One reason some Democratic lawmakers are so interested in prescription drug legislation is that they want to use the savings to fund an expansion of Medicare benefits, though others may opt to offset different recovery provisions. The negotiation provision of the 2019 House bill would lower spending by about $456 billion, according to the non-partisan Congressional Budget Office.

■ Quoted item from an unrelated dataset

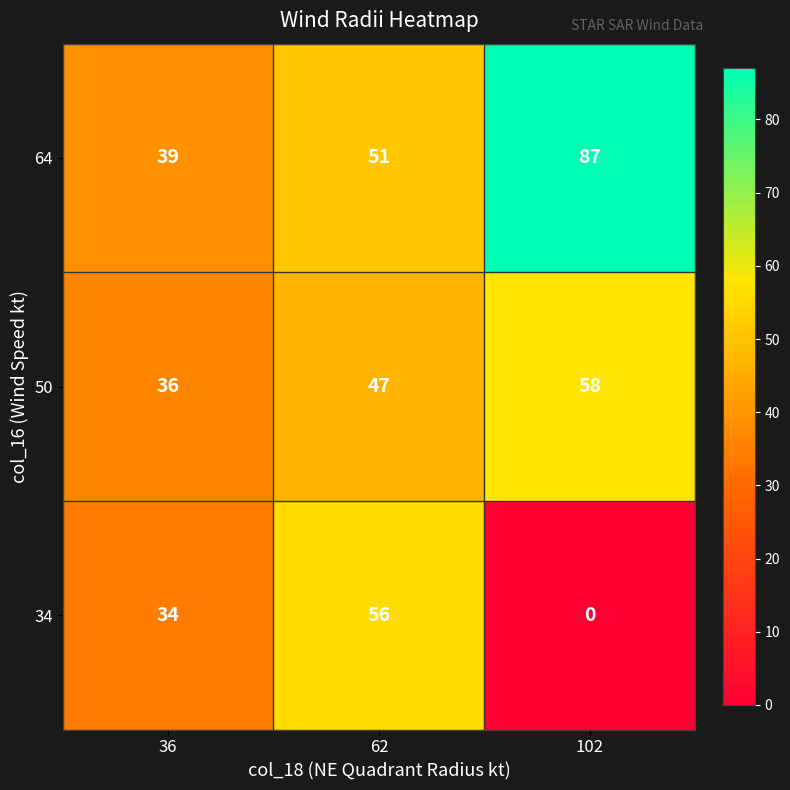

Which series has the largest range (max minus min)?

34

More than 100 House and Senate Democrats — including both progressives and moderates — recently wrote to Biden to urge him to include Medicare expansion in his latest recovery proposal. They asked him to reduce the Medicare eligibility age to as low as 50, from the current 65, to expand coverage to include dental, vision and hearing benefits and to place a limit on out-of-pocket spending.
“We have an historic opportunity to make the most significant expansion of Medicare since it was signed into law,” wrote the lawmakers, led by Vermont Sen. Bernie Sanders and Washington Rep. Pramila Jayapal, both champions of Medicare for All.
While a Sanders aide acknowledges the path forward is filled with hurdles, “the goal is to get Medicare negotiation and the expansion of Medicare benefits into the next reconciliation package,” he said.
The fact that Biden mentioned it in his address “was no small thing,” even though the President did not include the provisions in his package. And the measures have garnered support from an array of Democrats.
“It’s an uphill battle, but at the same time you are starting from a relative place of strength. It isn’t just a progressives-only proposal,” he said.